Barclays, Capital Economics, BofA und Citi zeigen sich pessimistisch

Ein Wachstum von 1,4% erwartet auch Barclays, wobei der Ökonom des Hauses, Francois Cabau, die Verlangsamung der griechischen Wirtschaft auf den schwächeren Konsum der privaten Haushalte und den Rückgang der Investitionen zurückführt. Der Rückgang der Investitionen im dritten Quartal 2017 um 6,1% ist ein Element, dem auch die Capital Economics besondere Bedeutung zumisst und dabei erklärt, „dies bestätigt, dass die Unternehmen weiterhin ein sehr geringes Vertrauen in den Aufschwung haben und selbst jene, die investieren wollen, sich von den strapazierten griechischen Banken kein Geld leihen können„.

Nach all diesem legen die amerikanischen Häuser die Messlatte für die griechische Wirtschaft noch niedriger an, wobei die Citi Wachstumsrhythmen von 1,2% erwartet und erklärt, das BIP Griechenlands werde wegen der fortgesetzten Austerität, der Einschränkungen bei der Liquidität infolge der Kapitalverkehrskontrollen und des fehlenden Fortschritts an der Front der Wettbewerbsfähigkeit niedriger als von dem Programm (Memorandum) vorgesehen sein.

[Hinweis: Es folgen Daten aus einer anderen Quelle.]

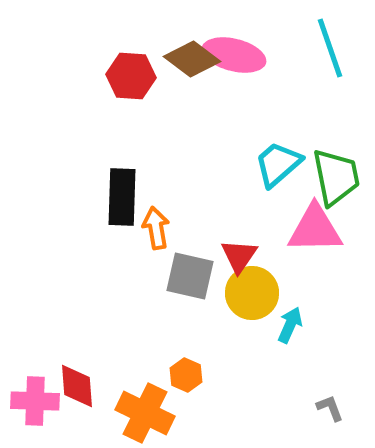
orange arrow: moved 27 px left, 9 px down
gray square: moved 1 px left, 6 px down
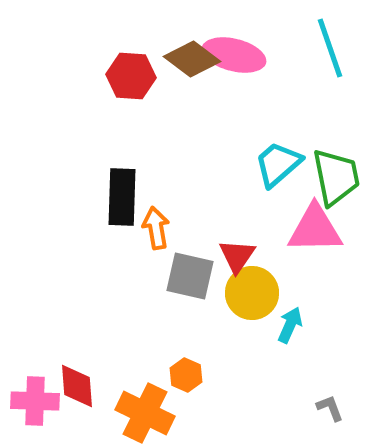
red triangle: moved 2 px left
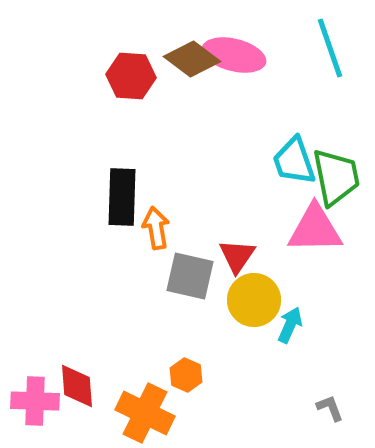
cyan trapezoid: moved 16 px right, 3 px up; rotated 68 degrees counterclockwise
yellow circle: moved 2 px right, 7 px down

Im selben Moment schätzt die „Bank of America Merrill Lynch“ ein, das Wachstum des Jahres 2017 werde sich noch niedriger, sprich bei 1,1% bewegen. Der Umstand, dass Griechenlands Wirtschaft sich als schwächer als erwartet erweist, führt manche Analysten dazu, auch die Planung bezüglich des Ausgangs aus dem „Programm“ (Memorandum) anzuzweifeln. „Die (Finanz-) Märkte werden zurückhaltend sein, der griechischen Regierung Geld zu leihen, und es erscheint als wahrscheinlich, dass Athen auch nach dem offiziellen Ausgang aus dem Programm im kommenden August (2018) weiterhin erhebliche wirtschaftliche Hilfe brauchen wird„, führt McKeown von Capital Economics an.

(Quelle: parapolitika.gr, Autorin: Korina Samarkou)

  1. Kleoni
    14. Dezember 2017, 10:18 | #1

    Wie soll der Konsum der privaten Haushalte steigen, wenn Selbständige mit Steuern und Abgaben bis zu 80% ihres Einkommens belastet werden ?! Der Mittelstand ist verarmt und die Vermögenden haben ihr Geld im Ausland zu besten Konditionen geparkt :/

  2. Alfons
    14. Dezember 2017, 14:54 | #2

    Ja, das ist die bittere Wahrheit, die sich hinter aller Propaganda einer baldigen rosigen Zukunft verbirgt: Wer nicht von der griechischen Verschuldung profitiert, für den wird der Weg nach unten weitergehen. Interessant finde ich, dass da – laut Umfragen – viele Griechen mit ihrer eher negativen Sichtweise für die Zukunft – näher an der Wahrheit sind, als die häufig medial groß aufgemachten Ankündigungen eines Ende der Abhängigkeit Griechenland ab Sommer 2018. Ich frage mich allerding auch: Glaubt Tsipras wirklich das, was er da verkündigt?